As a trans person, you may have had some less than ideal encounters with cisgendered people.

Some may have been awkward moments, while others may have crossed several lines. This article looks at certain things that cis people just don’t seem to understand when engaging with the LGBTQ+ community. 

 

The first thing that cis people don’t seem to understand is that they can ask questions. This is not entirely their fault, as there has been a rise in a line of discourse that shames cis people for prodding.

However, it is not asking questions that is the issue. It is the kind of invasive, personal, and completely inappropriate questions that many trans people have had to deal with in the last few decades.

Today, many cis people seem to walk on eggshells around trans people, which is entirely unnecessary.

As long as you stay away from offensive questions asking intimate details, and you are good. It is natural to be curious about certain things.

However, if a trans person seems uncomfortable with a question that you pose, do not prod further.     

 

The second thing that cis people do not seem to understand is that for a transgender person, their identity is a huge part of their life.

As normalization culture has picked up around the world, it has become normal to pretend like every person is the same.

However, that is not true. Each individual and community is unique and the experiences that trans people go through tend to shape their lives.
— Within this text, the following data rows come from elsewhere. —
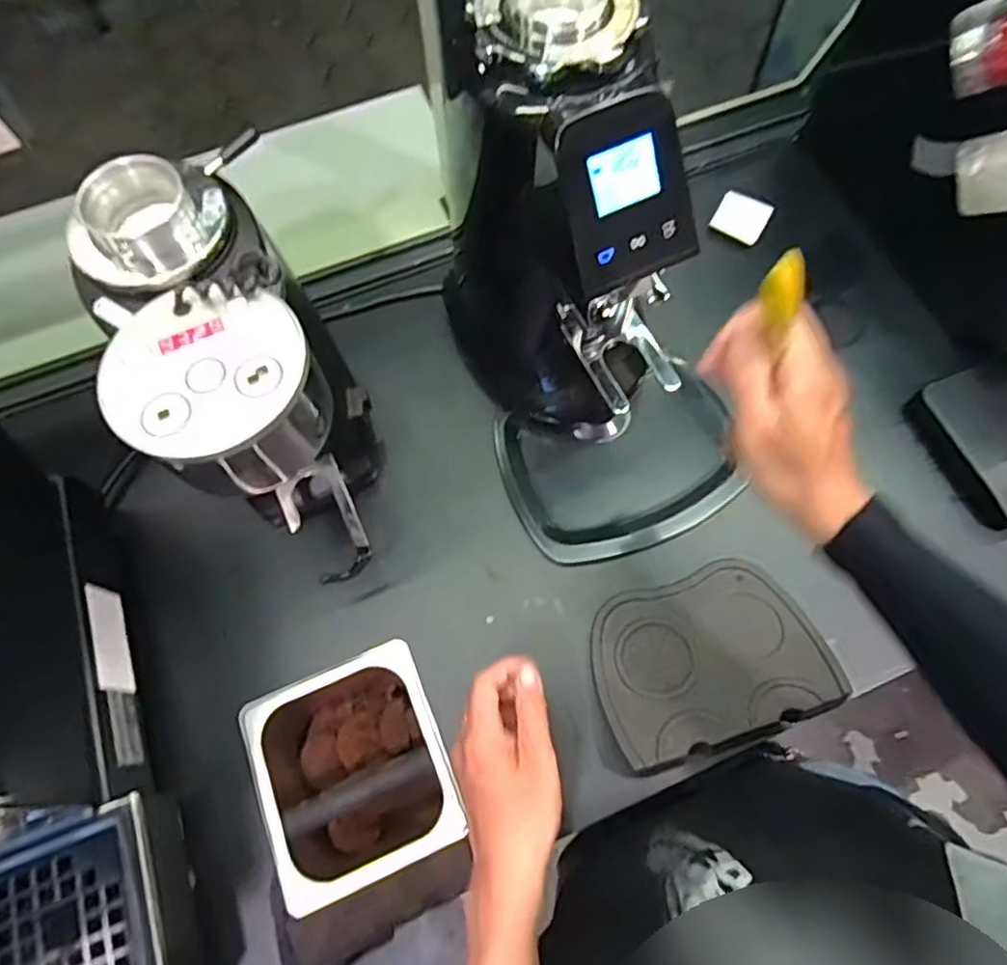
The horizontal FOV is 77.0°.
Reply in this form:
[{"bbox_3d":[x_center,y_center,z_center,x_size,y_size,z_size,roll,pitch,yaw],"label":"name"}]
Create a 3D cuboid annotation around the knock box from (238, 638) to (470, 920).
[{"bbox_3d":[-0.133,0.272,0.606,0.158,0.121,0.174,-21,71,-8],"label":"knock box"}]

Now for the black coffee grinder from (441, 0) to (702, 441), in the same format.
[{"bbox_3d":[0.074,-0.175,0.530,0.173,0.347,0.228,-28,72,-10],"label":"black coffee grinder"}]

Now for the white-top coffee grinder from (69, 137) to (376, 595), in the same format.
[{"bbox_3d":[-0.193,-0.061,0.510,0.146,0.292,0.257,-22,71,-8],"label":"white-top coffee grinder"}]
Particularly when transitioning, their gender identity becomes a huge part of who they are. In essence, their trans identity is not an elephant in the room.
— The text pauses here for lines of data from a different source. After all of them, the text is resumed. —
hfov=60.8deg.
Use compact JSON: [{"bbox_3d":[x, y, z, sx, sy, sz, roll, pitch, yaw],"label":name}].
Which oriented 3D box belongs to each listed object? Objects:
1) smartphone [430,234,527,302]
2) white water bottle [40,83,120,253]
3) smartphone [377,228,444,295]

So being trans is a big part of our lives, especially when we're in the process of transitioning. However, it is not their entire identity. There is more to their lives than their gender. 

 

The next concept that many cis people don’t seem to understand is gender dysphoria. It extends beyond normal insecurity. For many trans women, this makes surgeries and other feminization procedures absolutely necessary.

When a trans woman states that she does not like a part of her body, it has more to do with dysphoria than general insecurity.
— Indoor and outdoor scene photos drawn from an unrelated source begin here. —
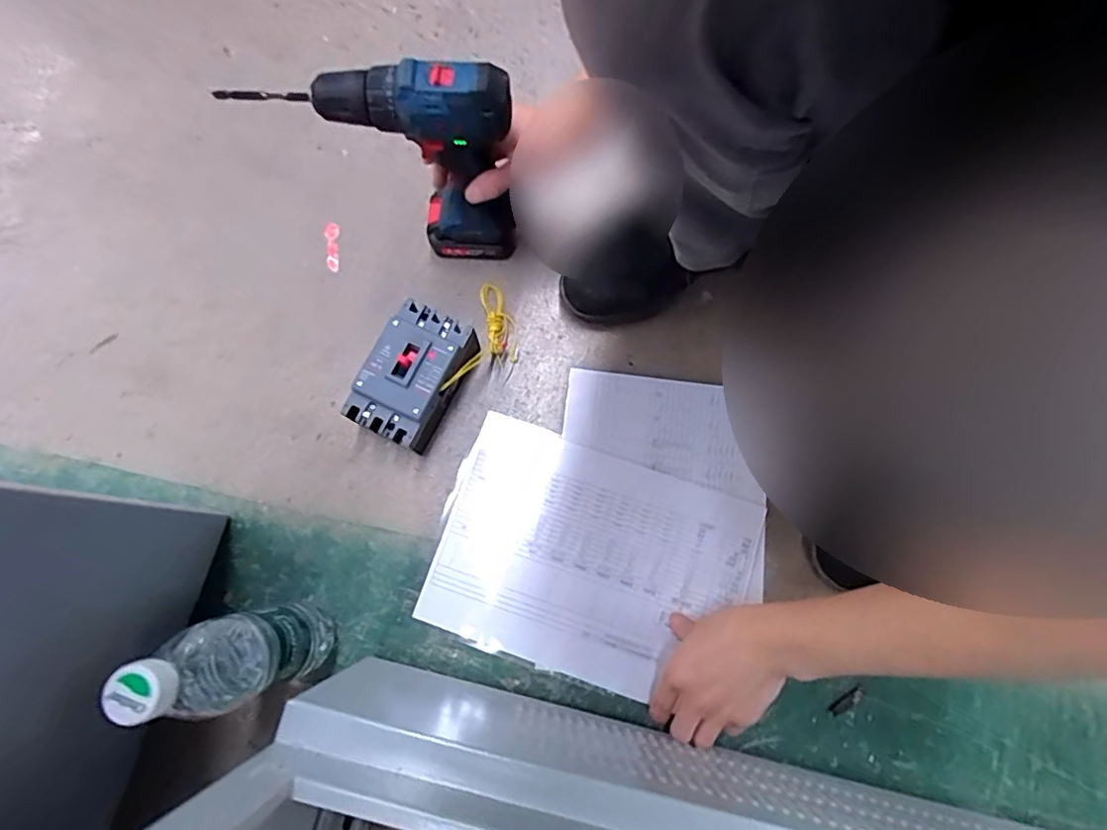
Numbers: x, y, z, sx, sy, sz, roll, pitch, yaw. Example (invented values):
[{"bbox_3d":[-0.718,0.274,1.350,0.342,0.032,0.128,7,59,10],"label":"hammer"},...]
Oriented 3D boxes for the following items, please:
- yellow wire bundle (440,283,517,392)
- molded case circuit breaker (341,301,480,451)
[{"bbox_3d":[-0.068,-0.077,0.585,0.060,0.050,0.136,18,77,4],"label":"yellow wire bundle"},{"bbox_3d":[-0.135,-0.037,0.566,0.084,0.068,0.131,26,78,6],"label":"molded case circuit breaker"}]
This is the reason medical interventions are often sought in the community. Without them, there is always a mismatch between their gender identity and physical attributes.

This can lead to anxiety, stress, depression, and so much more.

 

Finally, do not ever out a trans person. There is a lot of confusion surrounding identity in the trans community, especially during the initial strategies.

There is a lot of stress and anxiety involved. While some trans people may be comfortable with their identity in public, others may require more time to understand themselves.

A lot of times, trans people are comfortable disclosing their identities to specific people. If a trans person confides in you, it is very important that you do not out them. They will talk about it to others when they are ready. It is not your place! 

 

This article does not, in any way, intend to blame the cis community. There are many allies and people with good intentions.

However, people are bound to err, so this article was written to delve into what is acceptable and unacceptable when engaging with trans people.

As long as your intention is not to offend or hurt, the trans community will be very understanding of your mistakes.

Just be open and seek knowledge wherever you can, to avoid uncomfortable situations. We hope you learned something new!